Directions for this task: Where an entry contains an image, skip the image and print the rest exactly.

(Collection entries)

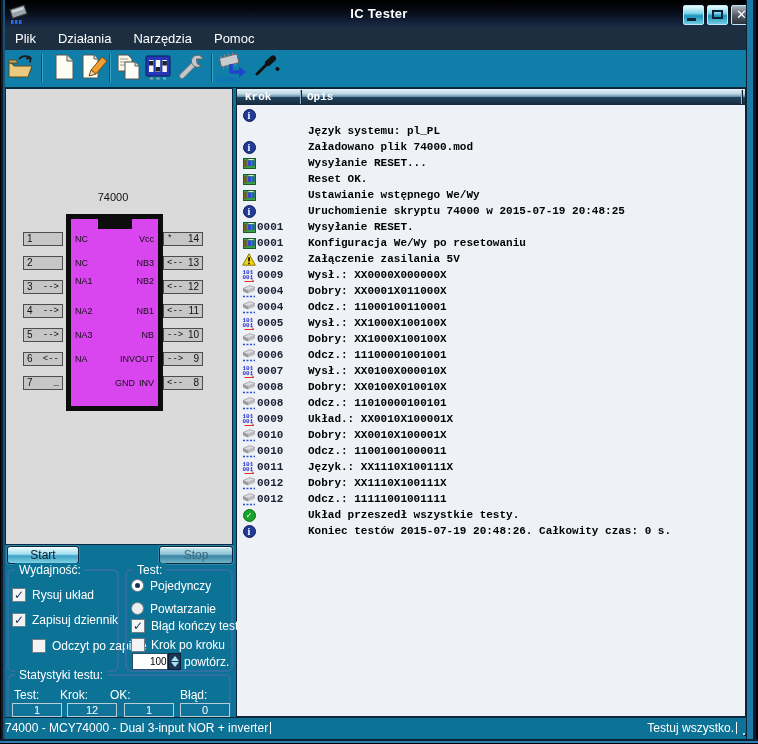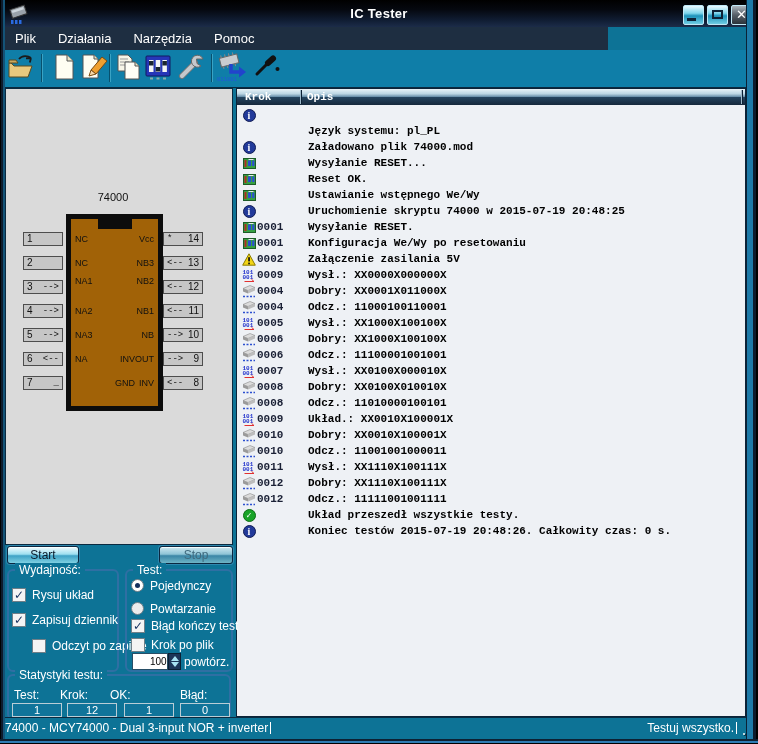--- a/index.html
+++ b/index.html
@@ -18,35 +18,35 @@
   .title-icon{position:absolute;left:8px;top:3px;width:26px;height:22px;}
   .title-text{flex:1;text-align:center;color:#fff;font-size:13px;font-weight:bold;letter-spacing:.3px;}
   .winbtns{position:absolute;right:6px;top:5px;display:flex;gap:3px;}
   .winbtn{width:21px;height:20px;border:1px solid #bfe8f6;border-radius:2px;position:relative;cursor:default;
     background:linear-gradient(180deg,#eafaff 0%,#7fd6ec 40%,#1d92ba 55%,#6fcce2 100%);}
   .winbtn.close{background:linear-gradient(180deg,#aab4bc 0%,#565f68 50%,#2a333b 100%);
     color:#fff;font-weight:bold;font-size:13px;text-align:center;line-height:18px;}
   .glyph-min{position:absolute;left:3px;bottom:3px;width:9px;height:3px;background:#0e2236;}
   .glyph-max{position:absolute;left:4px;top:4px;width:11px;height:9px;border:2px solid #0e2236;}
   
-  .menubar{position:absolute;left:0;top:27px;width:608px;height:23px;background:#1e2e41;z-index:30;
+  .menubar{position:absolute;left:0;top:27px;width:758px;height:23px;background:#1e2e41;z-index:30;
     display:flex;align-items:center;gap:12px;padding-left:10px;}
   .menu-item{color:#fff;font-size:13px;padding:2px 5px;cursor:default;}
   
   .toolbar{position:absolute;left:0;top:50px;width:758px;height:38px;background:#0f7ea8;z-index:20;
     border-bottom:1px solid #0a2a40;}
   .tbtn{position:absolute;top:3px;width:32px;height:32px;display:flex;align-items:center;justify-content:center;cursor:default;}
   .tsep{position:absolute;top:4px;width:2px;height:28px;background:#07506e;border-right:1px solid #3aa3c4;}
   
   .content{position:absolute;left:0;top:88px;width:758px;height:629px;background:#0d7396;}
   
   .panel{position:absolute;left:5px;top:88px;width:228px;height:457px;background:#dadada;
     border:1px solid #0a2a40;z-index:5;}
   .chip-title{position:absolute;left:57px;top:102px;width:100px;text-align:center;font-size:11px;color:#111;}
-  .chip-body{position:absolute;left:60px;top:125px;width:97px;height:197px;background:#a16207;border:5px solid #0c0c0c;}
+  .chip-body{position:absolute;left:60px;top:125px;width:97px;height:197px;background:#d946ef;border:5px solid #0c0c0c;}
   .chip-notch{position:absolute;left:50%;margin-left:-17px;top:0;width:34px;height:10px;background:#0c0c0c;}
   .chip-label-row{position:absolute;left:4px;right:4px;height:14px;line-height:14px;font-size:9px;color:#111;}
   .chip-label-row .l{float:left;}
   .chip-label-row .r{float:right;}
   .pin-box{position:absolute;width:40px;height:14px;background:#c6c6c6;border:1px solid #4d4d4d;
     font-size:9px;color:#111;line-height:12px;padding:0 3px;display:flex;justify-content:space-between;}
   .pin-num{font-size:10px;}
   .pin-arrow{font-family:"Liberation Mono","DejaVu Sans Mono",monospace;font-size:9px;}
   
   .pushbtn{position:absolute;height:18px;border:1px solid #0b2740;border-radius:3px;text-align:center;
@@ -358,21 +358,21 @@
       <div class="opt-row" style="left: 4px; top: 30px;">
         <span class="radio"></span>
         <span class="opt-label">Powtarzanie</span>
       </div>
       <div class="opt-row" style="left: 4px; top: 47px;">
         <span class="checkbox">✓</span>
         <span class="opt-label">Błąd kończy test</span>
       </div>
       <div class="opt-row" style="left: 4px; top: 66px;">
         <span class="checkbox"></span>
-        <span class="opt-label">Krok po plik</span>
+        <span class="opt-label">Krok po kroku</span>
       </div>
     </div>
 
   <div class="group g-stats" id="g-stats">
     <span class="group-title">Statystyki testu:</span>
   <span class="stat-label" style="left: 5px;">Test:</span>
       <span class="stat-box" style="left: 3px;">1</span>
       <span class="stat-label" style="left: 51px;">Krok:</span>
       <span class="stat-box" style="left: 58px;">12</span>
       <span class="stat-label" style="left: 101px;">OK:</span>
@@ -632,21 +632,21 @@
         </div>
         <div class="log-row">
           <span class="cell-icon">
             <svg width="14" height="15" viewBox="0 0 14 15">
               <text x="0.5" y="5.5" style="font:bold 6px 'Liberation Mono',monospace" fill="#2233cc">101</text>
               <text x="0.5" y="11" style="font:bold 6px 'Liberation Mono',monospace" fill="#2233cc">001</text>
               <path d="M2.5 13.5 L12 13.5 L9.5 11.3" stroke="#e03030" fill="none"></path>
             </svg>
           </span>
           <span class="cell-krok">0011</span>
-          <span class="cell-opis">Wysł.: XX1110X100111X</span>
+          <span class="cell-opis">Język.: XX1110X100111X</span>
         </div>
         <div class="log-row">
           <span class="cell-icon">
             <svg width="14" height="14" viewBox="0 0 14 14">
               <polygon points="1,4.5 8,1.5 13,3.5 6,6.5" fill="#dcdcdc" stroke="#777" stroke-width="0.5"></polygon>
               <polygon points="1,4.5 6,6.5 6,9.5 1,7.5" fill="#9a9a9a"></polygon>
               <polygon points="6,6.5 13,3.5 13,6.5 6,9.5" fill="#bdbdbd"></polygon>
               <line x1="1" y1="12.5" x2="13" y2="12.5" stroke="#2b4fd0" stroke-width="1.6" stroke-dasharray="2,1.5"></line>
             </svg>
           </span>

Final answer:
--- a/index.html
+++ b/index.html
@@ -18,35 +18,35 @@
   .title-icon{position:absolute;left:8px;top:3px;width:26px;height:22px;}
   .title-text{flex:1;text-align:center;color:#fff;font-size:13px;font-weight:bold;letter-spacing:.3px;}
   .winbtns{position:absolute;right:6px;top:5px;display:flex;gap:3px;}
   .winbtn{width:21px;height:20px;border:1px solid #bfe8f6;border-radius:2px;position:relative;cursor:default;
     background:linear-gradient(180deg,#eafaff 0%,#7fd6ec 40%,#1d92ba 55%,#6fcce2 100%);}
   .winbtn.close{background:linear-gradient(180deg,#aab4bc 0%,#565f68 50%,#2a333b 100%);
     color:#fff;font-weight:bold;font-size:13px;text-align:center;line-height:18px;}
   .glyph-min{position:absolute;left:3px;bottom:3px;width:9px;height:3px;background:#0e2236;}
   .glyph-max{position:absolute;left:4px;top:4px;width:11px;height:9px;border:2px solid #0e2236;}
   
-  .menubar{position:absolute;left:0;top:27px;width:608px;height:23px;background:#1e2e41;z-index:30;
+  .menubar{position:absolute;left:0;top:27px;width:758px;height:23px;background:#1e2e41;z-index:30;
     display:flex;align-items:center;gap:12px;padding-left:10px;}
   .menu-item{color:#fff;font-size:13px;padding:2px 5px;cursor:default;}
   
   .toolbar{position:absolute;left:0;top:50px;width:758px;height:38px;background:#0f7ea8;z-index:20;
     border-bottom:1px solid #0a2a40;}
   .tbtn{position:absolute;top:3px;width:32px;height:32px;display:flex;align-items:center;justify-content:center;cursor:default;}
   .tsep{position:absolute;top:4px;width:2px;height:28px;background:#07506e;border-right:1px solid #3aa3c4;}
   
   .content{position:absolute;left:0;top:88px;width:758px;height:629px;background:#0d7396;}
   
   .panel{position:absolute;left:5px;top:88px;width:228px;height:457px;background:#dadada;
     border:1px solid #0a2a40;z-index:5;}
   .chip-title{position:absolute;left:57px;top:102px;width:100px;text-align:center;font-size:11px;color:#111;}
-  .chip-body{position:absolute;left:60px;top:125px;width:97px;height:197px;background:#a16207;border:5px solid #0c0c0c;}
+  .chip-body{position:absolute;left:60px;top:125px;width:97px;height:197px;background:#d946ef;border:5px solid #0c0c0c;}
   .chip-notch{position:absolute;left:50%;margin-left:-17px;top:0;width:34px;height:10px;background:#0c0c0c;}
   .chip-label-row{position:absolute;left:4px;right:4px;height:14px;line-height:14px;font-size:9px;color:#111;}
   .chip-label-row .l{float:left;}
   .chip-label-row .r{float:right;}
   .pin-box{position:absolute;width:40px;height:14px;background:#c6c6c6;border:1px solid #4d4d4d;
     font-size:9px;color:#111;line-height:12px;padding:0 3px;display:flex;justify-content:space-between;}
   .pin-num{font-size:10px;}
   .pin-arrow{font-family:"Liberation Mono","DejaVu Sans Mono",monospace;font-size:9px;}
   
   .pushbtn{position:absolute;height:18px;border:1px solid #0b2740;border-radius:3px;text-align:center;
@@ -358,21 +358,21 @@
       <div class="opt-row" style="left: 4px; top: 30px;">
         <span class="radio"></span>
         <span class="opt-label">Powtarzanie</span>
       </div>
       <div class="opt-row" style="left: 4px; top: 47px;">
         <span class="checkbox">✓</span>
         <span class="opt-label">Błąd kończy test</span>
       </div>
       <div class="opt-row" style="left: 4px; top: 66px;">
         <span class="checkbox"></span>
-        <span class="opt-label">Krok po plik</span>
+        <span class="opt-label">Krok po kroku</span>
       </div>
     </div>
 
   <div class="group g-stats" id="g-stats">
     <span class="group-title">Statystyki testu:</span>
   <span class="stat-label" style="left: 5px;">Test:</span>
       <span class="stat-box" style="left: 3px;">1</span>
       <span class="stat-label" style="left: 51px;">Krok:</span>
       <span class="stat-box" style="left: 58px;">12</span>
       <span class="stat-label" style="left: 101px;">OK:</span>
@@ -632,21 +632,21 @@
         </div>
         <div class="log-row">
           <span class="cell-icon">
             <svg width="14" height="15" viewBox="0 0 14 15">
               <text x="0.5" y="5.5" style="font:bold 6px 'Liberation Mono',monospace" fill="#2233cc">101</text>
               <text x="0.5" y="11" style="font:bold 6px 'Liberation Mono',monospace" fill="#2233cc">001</text>
               <path d="M2.5 13.5 L12 13.5 L9.5 11.3" stroke="#e03030" fill="none"></path>
             </svg>
           </span>
           <span class="cell-krok">0011</span>
-          <span class="cell-opis">Wysł.: XX1110X100111X</span>
+          <span class="cell-opis">Język.: XX1110X100111X</span>
         </div>
         <div class="log-row">
           <span class="cell-icon">
             <svg width="14" height="14" viewBox="0 0 14 14">
               <polygon points="1,4.5 8,1.5 13,3.5 6,6.5" fill="#dcdcdc" stroke="#777" stroke-width="0.5"></polygon>
               <polygon points="1,4.5 6,6.5 6,9.5 1,7.5" fill="#9a9a9a"></polygon>
               <polygon points="6,6.5 13,3.5 13,6.5 6,9.5" fill="#bdbdbd"></polygon>
               <line x1="1" y1="12.5" x2="13" y2="12.5" stroke="#2b4fd0" stroke-width="1.6" stroke-dasharray="2,1.5"></line>
             </svg>
           </span>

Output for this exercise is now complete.